*TEXT SHOWN*.
☆ ☆ ☆ ☆ ☆ ☆ ☆

# soap making question



## sugar bandit #2 (Oct 4, 2003)

Hello,
I was wanting to make soap this winter and was told that animal fat based oils and vegetable based oils will go rancid given enough time while a soap-makingbook that I was reading said a lye soap (with the same oils) just gets better with age. Can someone explain this?


----------



## sugar bandit #2 (Oct 4, 2003)

*soap mold question*

In a goat supply magizine I saw they were selling a goatsmilk soap that had a fluted/ridges along the broad side of the bars (love the idea). Does anyone know how these are made and where this type of mold can be purchased. I guesing it might be a pre-waxed ridged paper/ cardboard liner for the wooden box-type molds. Was also wonder if this would be hard to remove and peel off after the soap has cured? 
Thanks


----------



## iddee (Jun 21, 2005)

Lye and oils go through a chemical reaction called saponification, to make an entirely different substance. When the soap is done, it contains neither lye nor oils in their original form, so therefore will not go rancid.


----------



## HVH (Feb 20, 2008)

sugar bandit #2 said:


> Hello,
> I was wanting to make soap this winter and was told that animal fat based oils and vegetable based oils will go rancid given enough time while a soap-makingbook that I was reading said a lye soap (with the same oils) just gets better with age. Can someone explain this?


Most soaps are made with 5-10% less lye than is needed to fully react with the oil. This insures that there is no free lye to burn your skin. The remaining oil can go rancid depending on environmental conditions, the types of oils used and any preservatives added.


----------



## Bizzybee (Jan 29, 2006)

I'm not sure what your book may be saying about soap? But it takes two things to make soap. Lye and fat, anything else isn't soap. Fat can come from animal fats or vegetable/plant oils. I have heard of animal fat soaps going rancid but I've never personally had it happen before.

Regardless of where the fat comes from, when soap is made you are adding enough lye to consume the fat in the oils. The byproduct of the process is soap. If you add to much lye then there will some of it left over at the end of the sap process and you'll have something kinda like grandma made which would take a layer of skin along with the suds when you rinse it away. It will tingle a bit because it will be a bit on the alkaline side of basic.

☆ ☆ ☆ ☆ ☆ ☆ ☆

*DATASET CONTENT*.
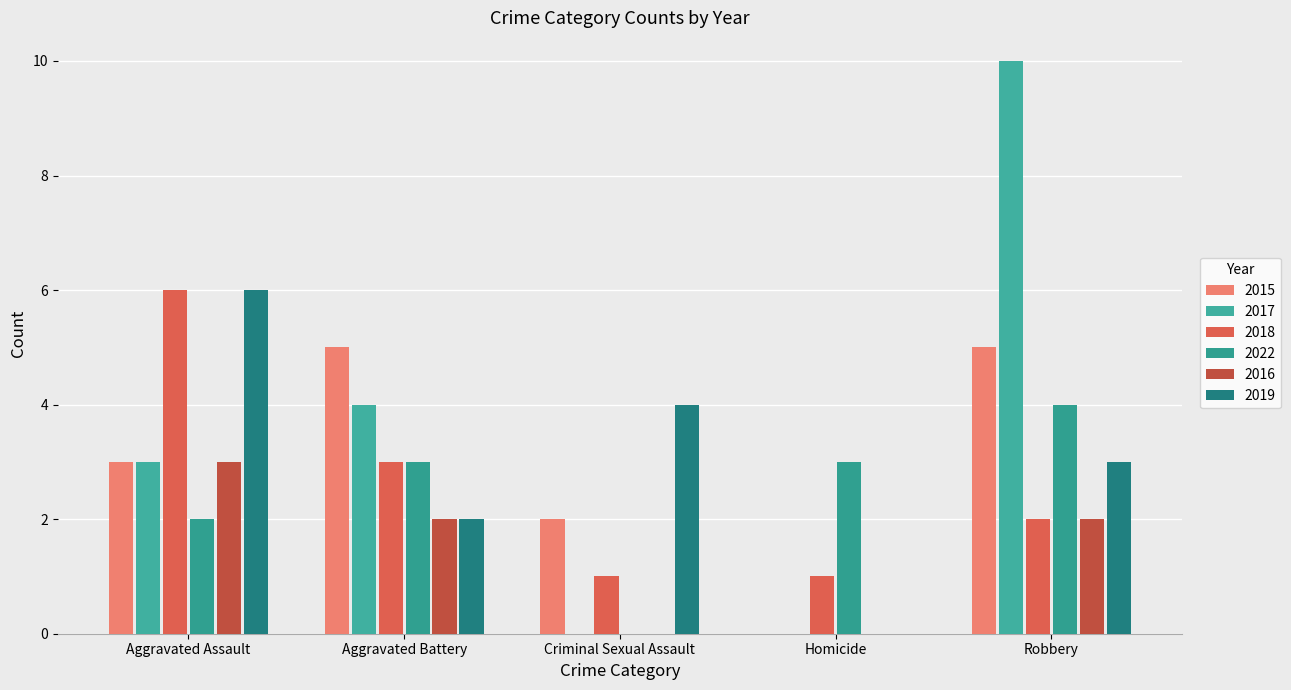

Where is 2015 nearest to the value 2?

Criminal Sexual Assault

☆ ☆ ☆ ☆ ☆ ☆ ☆

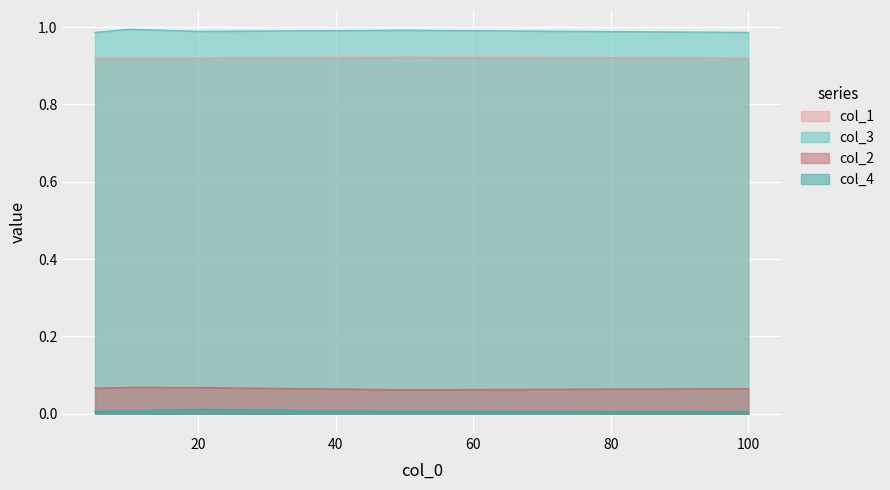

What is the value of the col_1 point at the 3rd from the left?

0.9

☆ ☆ ☆ ☆ ☆ ☆ ☆

*REQUIRED WORK*.
A. Translate this sentence from the soap-making thread into Spanish: "Fat can come from animal fats or vegetable/plant oils."
B. Resume the soap-making thread from the point where it stops.
The items are separate material, apart from the soap-making thread.

*ANSWER SECTION*.
A. La grasa puede provenir de grasas animales o de aceites vegetales/de plantas.

B.
That's not typically what you are going to be looking for. Most often you will put in a bit less lye that is required to consume the fats. This has been coined "superfatting". That means that there will be no lye left over, instead you will have a nice mild soap with fats left over in the soap. Those fats (in the case of nice plant oils) are whats going to condition and lubricate the skin. Unfortunately they are fats still and I suppose in the case of some animal fats, will go rancid given enough time. There is also the argument that animal fats will clog skin pores. True or not, I don't subscribe to it either way? I use other oils because of there various skin healing and or conditioning properties. None of which I'm aware of offered by animal fats?

I do still make lard soaps for hand soaps and non-superfatted soaps to grind up for laundry soap. Works great and cheap. I like cheap.  But I have had it around for as long a year and a half without any problems. My other soaps don't stand a chance of lasting that long. What I don't use myself is sold or given to friends as gifts.

Good luck!! I'm sure you'll enjoy making it once you get the hang of it! There's nothing better than using your own soap, kinda like eating your own honey.


----------



## LusciousHoney (Jan 8, 2008)

sugar bandit #2 said:


> In a goat supply magizine I saw they were selling a goatsmilk soap that had a fluted/ridges along the broad side of the bars (love the idea). Does anyone know how these are made and where this type of mold can be purchased. I guesing it might be a pre-waxed ridged paper/ cardboard liner for the wooden box-type molds. Was also wonder if this would be hard to remove and peel off after the soap has cured?
> Thanks


My guess is that the soap is made in a regular loaf mold and then cut with a wavy cutter... http://www.pvsoap.com/wavy_soap_cutter.asp gives you a picture. Just do a web search for "wavy soap cutter" and you will get all sorts of hits.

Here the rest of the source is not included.